When confronted by a cyber-extortionist, do you pay the ransom or do you stand firm and not negotiate? It’s both an ethical and a procedural dilemma.
By paying the ransom, in some respects, the victim is enabling and perhaps encouraging the extortionist to commit future acts since after all, if it worked once, it might well work again. In giving extortionists what they want, the general idea is that the victim will get back what they want and it could well be the quickest route to resolving a ransom situation.
But what if the victims pay the ransom, but still don’t get what they want back?
That’s what happened this week with Switzerland-based email service ProtonMail, which was hit by a distributed denial-of-service (DDoS) attack starting on Nov. 3. The attack was preceded by a blackmail email that warned of the attack. According to ProtonMail, the email came from criminals allegedly tied to multiple DDoS attacks across Switzerland.
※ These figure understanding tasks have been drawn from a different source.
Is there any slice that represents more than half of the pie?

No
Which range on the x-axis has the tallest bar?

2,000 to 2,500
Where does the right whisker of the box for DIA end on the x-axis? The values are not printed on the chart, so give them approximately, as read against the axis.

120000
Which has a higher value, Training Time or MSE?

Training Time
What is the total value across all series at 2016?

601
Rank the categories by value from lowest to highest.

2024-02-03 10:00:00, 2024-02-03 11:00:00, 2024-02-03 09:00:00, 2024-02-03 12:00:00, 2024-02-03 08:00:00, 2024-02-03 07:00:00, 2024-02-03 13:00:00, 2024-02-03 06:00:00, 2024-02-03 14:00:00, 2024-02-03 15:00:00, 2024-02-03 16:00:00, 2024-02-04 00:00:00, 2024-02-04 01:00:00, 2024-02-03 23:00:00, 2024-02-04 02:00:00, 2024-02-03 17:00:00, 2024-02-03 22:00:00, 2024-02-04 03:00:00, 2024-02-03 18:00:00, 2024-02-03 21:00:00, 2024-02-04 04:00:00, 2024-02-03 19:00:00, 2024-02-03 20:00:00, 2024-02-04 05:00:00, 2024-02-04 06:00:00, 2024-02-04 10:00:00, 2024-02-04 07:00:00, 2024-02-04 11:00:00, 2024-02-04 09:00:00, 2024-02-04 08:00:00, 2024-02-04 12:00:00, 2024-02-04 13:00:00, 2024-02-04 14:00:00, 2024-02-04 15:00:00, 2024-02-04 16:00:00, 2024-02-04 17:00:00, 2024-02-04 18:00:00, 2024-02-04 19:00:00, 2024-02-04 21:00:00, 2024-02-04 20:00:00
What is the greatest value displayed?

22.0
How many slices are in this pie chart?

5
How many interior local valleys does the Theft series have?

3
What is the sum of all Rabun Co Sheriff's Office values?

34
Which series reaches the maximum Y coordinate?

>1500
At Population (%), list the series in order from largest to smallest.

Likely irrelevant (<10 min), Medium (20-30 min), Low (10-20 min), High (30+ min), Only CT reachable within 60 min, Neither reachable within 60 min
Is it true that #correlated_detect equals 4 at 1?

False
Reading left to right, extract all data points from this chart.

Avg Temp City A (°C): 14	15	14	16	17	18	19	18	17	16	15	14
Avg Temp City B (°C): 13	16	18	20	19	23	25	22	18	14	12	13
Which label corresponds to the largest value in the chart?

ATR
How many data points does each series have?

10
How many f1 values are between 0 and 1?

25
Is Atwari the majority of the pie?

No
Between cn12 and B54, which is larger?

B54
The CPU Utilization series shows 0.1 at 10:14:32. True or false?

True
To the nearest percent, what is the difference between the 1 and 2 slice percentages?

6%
The initial attack against ProtonMail took the site offline for 15 minutes, while the second attack, which started on Nov. 4, was more intense and sophisticated.
“The coordinated assault on our ISP exceeded 100G bps and attacked not only the data center, but also routers in Zurich, Frankfurt, and other locations where our ISP has nodes,” ProtonMail wrote in a blog post. “This coordinated assault on key infrastructure eventually managed to bring down both the data center and the ISP, which impacted hundreds of other companies, not just ProtonMail.”
At 3:30 Geneva time on Nov. 4, ProtonMail decided that enough was enough, it was suffering and so were others on its service provider. As such, ProtonMail paid the ransom (approximately $6,000) in Bitcoin.
“We hoped that by paying, we could spare the other companies impacted by the attack against us, but the attacks continued nevertheless,” ProtonMail wrote. “This was clearly a wrong decision, so let us be clear to all future attackers—ProtonMail will NEVER pay another ransom.”
So to recap, ProtonMail was extorted to pay a ransom to stop a DDoS attack; they paid and then they continued to be attacked.
I understand the imperative and the pressure that an organization would be under just to settle a situation and move on. It makes some sense from a straight line business perspective to just be done with the threat and move on, rather than continuing to be offline.
Then again, paying a digital ransom is only ever truly a short-term solution, isn’t it? Even if the ProtonMail attackers had stopped the attack, what would have stopped them from doing it again a week, a month or a year later?
The best course of action is to have multiple layers of defense to mitigate the risk of DDoS in the first place. There are multiple providers—including VeriSign, Akamai and CloudFlare—that offer commercial DDoS protection services that can scale up to the largest attacks ever seen on the Internet. Having highly available back-ups also is crucial in cases where some form of ransomware encrypts data.
Hindsight, of course, is always 20/20, so it’s easy to say what should have been done at this point. What’s harder is to be prepared.
So let’s hope that ProtonMail’s story is a cautionary tale and inspires others to invest in DDoS protection and highly available backups, rather than paying protection fees to attackers.